I first encountered many of the stories in this Showcase volume as reprints in annuals when I was a boy, when my tastes were not yet developed enough to be bothered by the awkwardness in the dialogue or the logical holes in the plots. But i was dazzled by the imagination in these comics, and enthralled by the surprising emotional resonance in the best of Weisinger’s stories. Rereading old favorites in this collection, I still find much to admire amidst the dated dross.

The thing I like best about this Showcase volume is the credits. Although Lee and to a lesser degree Schwartz informed readers who write and drew the stories, again this was unusual at the time. Now, finally, I know who it was who wrote these tales which proved so memorable to me in my childhood, demonstrating to me some of the potential of the superhero genre.

Here in this volume, for example, is “The Old Man of Metropolis” from Action Comics #270 (November 1960), a story I described in one of the earliest installments of this column (see “Comics in Context” #4). The great Curt Swan drew it, bringing out its psychological drama with sensitivity and quiet, but subtly devastating emotional power, and now I know that it was written by the prolific Otto Binder.

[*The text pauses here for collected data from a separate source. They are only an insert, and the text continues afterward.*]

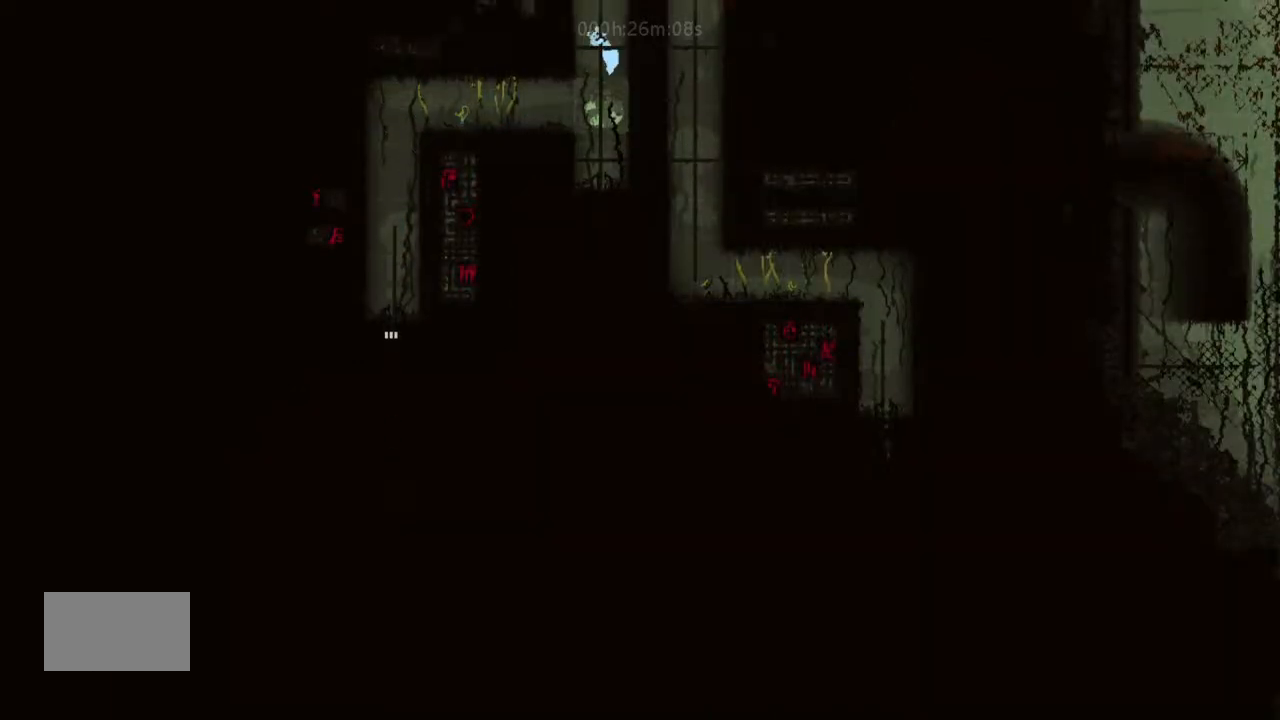
{"keys": ["up"], "events": []}
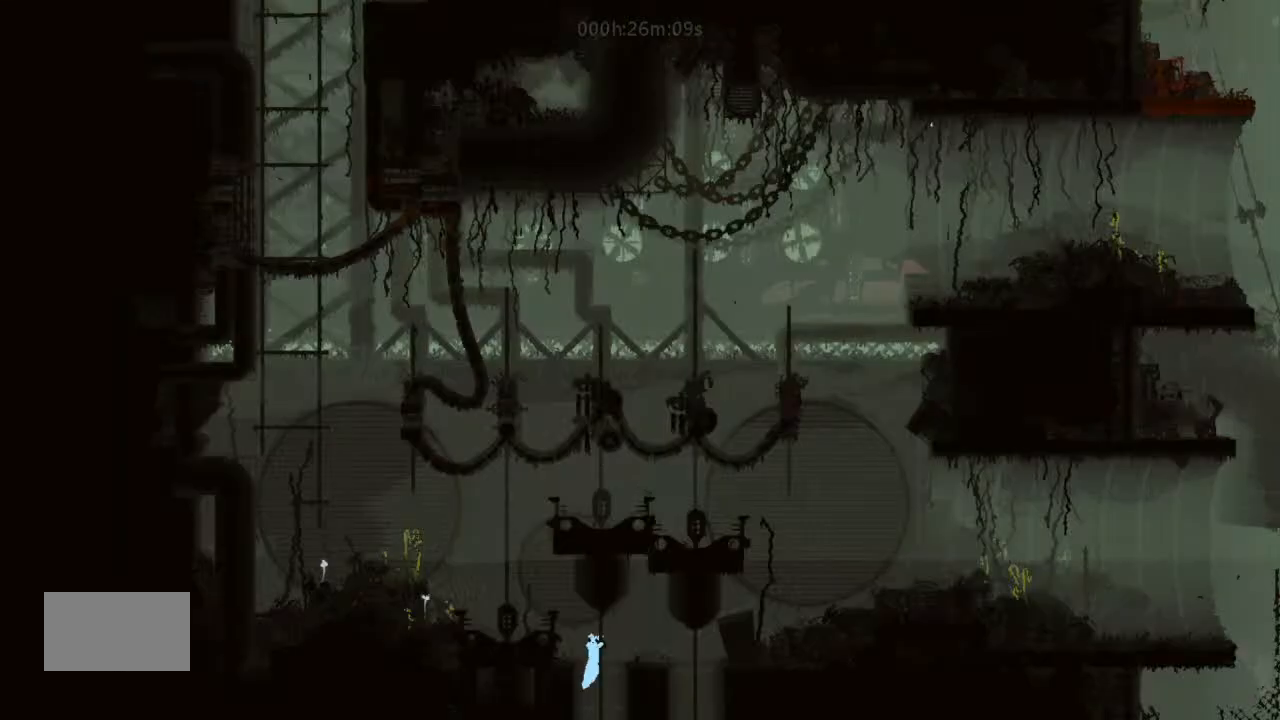
{"keys": [], "events": [[367, "up", "up"]]}
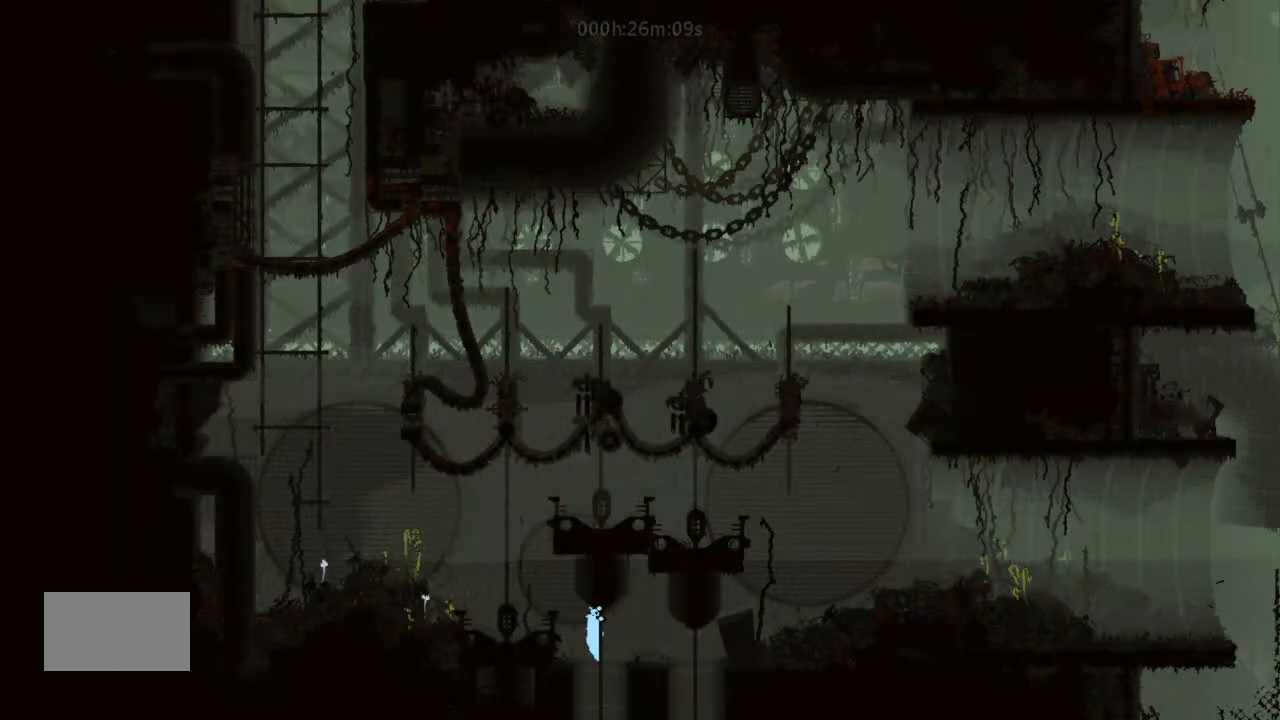
{"keys": ["j", "left"], "events": [[33, "down", "down"], [200, "left", "down"], [233, "down", "up"], [300, "j", "down"]]}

Reading it now, it is all too clear that when Clark Kent settles down for a nap, what happens over the main body of the story is a dream, or rather, a nightmare. Clark/Superman finds himself transported into the future, where he has become an elderly man, who has lost all his super-powers. Binder thus masterfully uses the iconic image of Superman, the ultimate icon of strength, power and virility, to dramatize the physical deterioration of old age. Superman spends most of the story in costume, serving to continually remind us of his youth, yet now his hair is turning white, his face is wrinkled, his build is good for an old man but hardly what it was, and he is even forced to wear glasses not as a disguise but in order to see.

What I didn’t notice as a boy is the motivation for Superman’s nightmare about old age: he reads an essay that Supergirl, who hasn’t yet begun her public career, has written envisioning her own heroic career as Superwoman “when my cousin Superman reaches old [age].” The teenage Supergirl looks forward to this time, but the dream shows that Superman himself has subconscious fears that he will physically decline with age as an ordinary mortal does. Moreover, Binder is suggesting that though Superman acts like a father towards his young cousin, protecting and teaching her, he subconsciously fears that she will supplant him when she grows up, as indeed she does in the dream.

One may not expect to find subtlety in a Weisinger-era Superman story, yet here it is. Rereading the story in Showcase for the first time in decades, I was particularly impressed by the scenes between Superwoman and the aged Superman. She never acts with blatant cruelty towards her elder cousin. But, through Binder’s understated dialogue, and Swan’s superb command of facial expressions and body language, Superwoman’s essential insensitivity towards her cousin becomes clear. She folds her arms in impatience towards him, as if controlling her anger towards a misbehaving child. They have reversed their former surrogate parent-child relationship. Later, it turns out that she has even supplanted Clark as a reporter at The Daily Planet. In this guise, she gives him a beaming smile, like a mother trying to make up to her son for being angry. But there’s a certain condescension to her attempts at kindness. She tells him she will restore his fame by writing articles about him, but as she photographs the sad old man changing from Clark into Superman, readers should suspect that she is also exploiting him for her journalistic career. And look at the uncaring expression Swan put on her face as the elderly Superman makes his exit: she has now lost interest in her surrogate father figure.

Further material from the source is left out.